The faculty advisor for Asian Culture Union, English teacher and LFA alum (2017), Angela Zhou, shared how this is a big step forward in representation in the TV industry. She stated that she has been watching The Bachelor Franchise since high school with her sister, and they still watch and bond over it even though they live in different states. She emphasized, “This representation is huge because where we see Asian individuals is usually in a background or supporting role.” Tran being the newest Bachelorette, pushes against this historic maltreatment of Asian American representation as she will be the primary focus or main character ( if you will) of her own season of the Bachelorette. Zhou added, “This next season finally puts a minority figure in a desirable spot.” 
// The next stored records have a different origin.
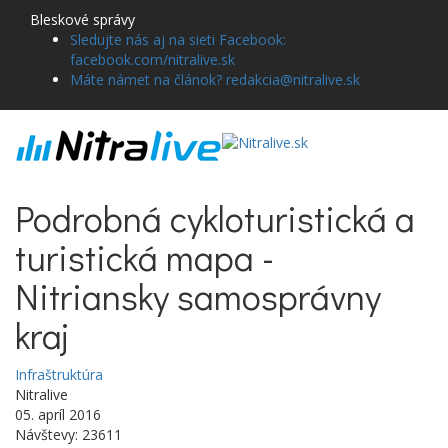
Bleskové správy
Sledujte nás aj na sieti Facebook:
facebook.com/nitralive.sk
Máte námet na článok? redakcia@nitralive.sk
Podrobná cykloturistická a
turistická mapa -
Nitriansky samosprávny
kraj
Infraštruktúra
Nitralive
05. apríl 2016
Návštevy: 23611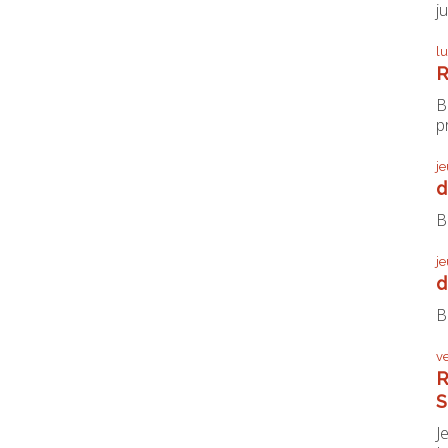
j
l
R
B
pr
j
d
B
j
d
B
v
R
S
J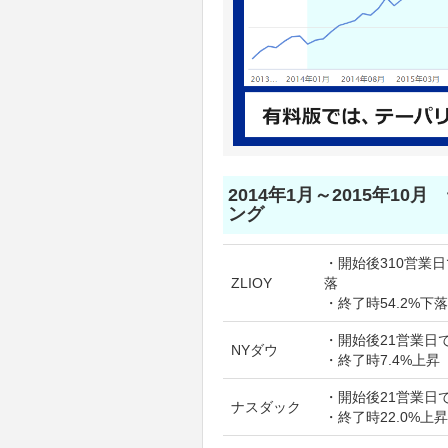
2014年1月～2015年10
ング
・開始後310営業日で
ZLIOY
落
・終了時54.2%下落
・開始後21営業日で
NYダウ
・終了時7.4%上昇
・開始後21営業日で
ナスダック
・終了時22.0%上昇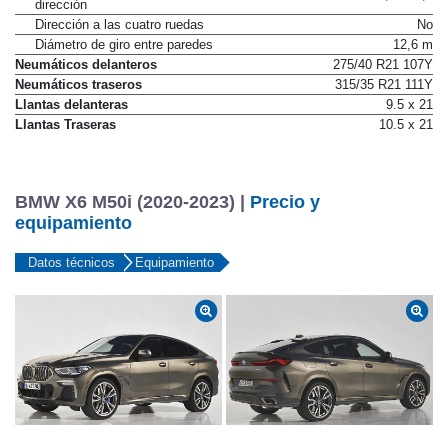
dirección
Dirección a las cuatro ruedas
No
Diámetro de giro entre paredes
12,6 m
Neumáticos delanteros
275/40 R21 107Y
Neumáticos traseros
315/35 R21 111Y
Llantas delanteras
9.5 x 21
Llantas Traseras
10.5 x 21
BMW X6 M50i (2020-2023) |
Precio y
equipamiento
Datos técnicos
Equipamiento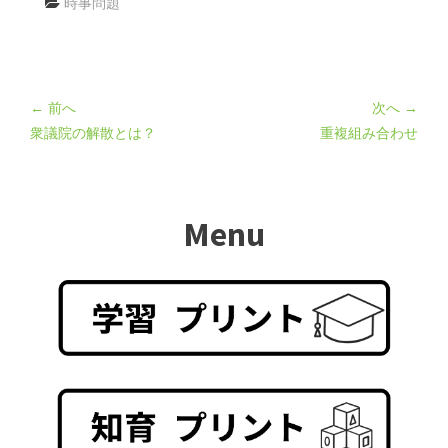
時事問題
← 前へ
次へ →
衆議院の解散とは？
重複組み合わせ
Menu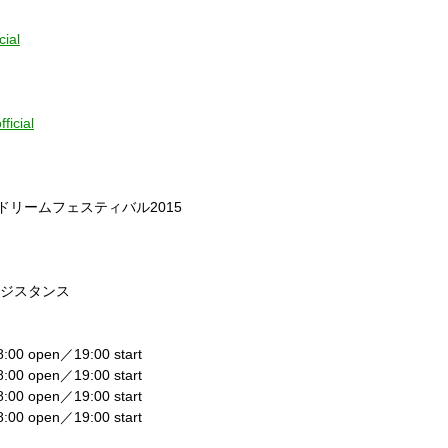
cial
ficial
日ドリームフェスティバル2015
】
レジスタンス
 open／19:00 start
 open／19:00 start
 open／19:00 start
 open／19:00 start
Liv Kelly ‘25, an avid fan of The Bachelor franchise, shared that the show is consistent in terms of knowing what to expect when watching it. Although she said that this season will definitely be significant and notable as, “Most people like Jenny from the recent season of the bachelor.” Kelly further added, “It’s more representation that will bring more people of color into watch then in recent seasons.” Meaning because of the show’s recent past with not hosting women of color as the bachelorette very often, this season more people of color will want to watch. 

This development perhaps alludes to and coincides with a larger trend within the media: people of color occupying leading roles. However, this feat can not simply be treated as a trend or a fad that quickly dies out. Tokenism is not equitable to representation, and that is important to be cognizant of. Tran’s season of The Bachelorette is hopefully yet another indication that representation in the media, especially in historically white dominated media, such as the Bachelor, is truly on the rise.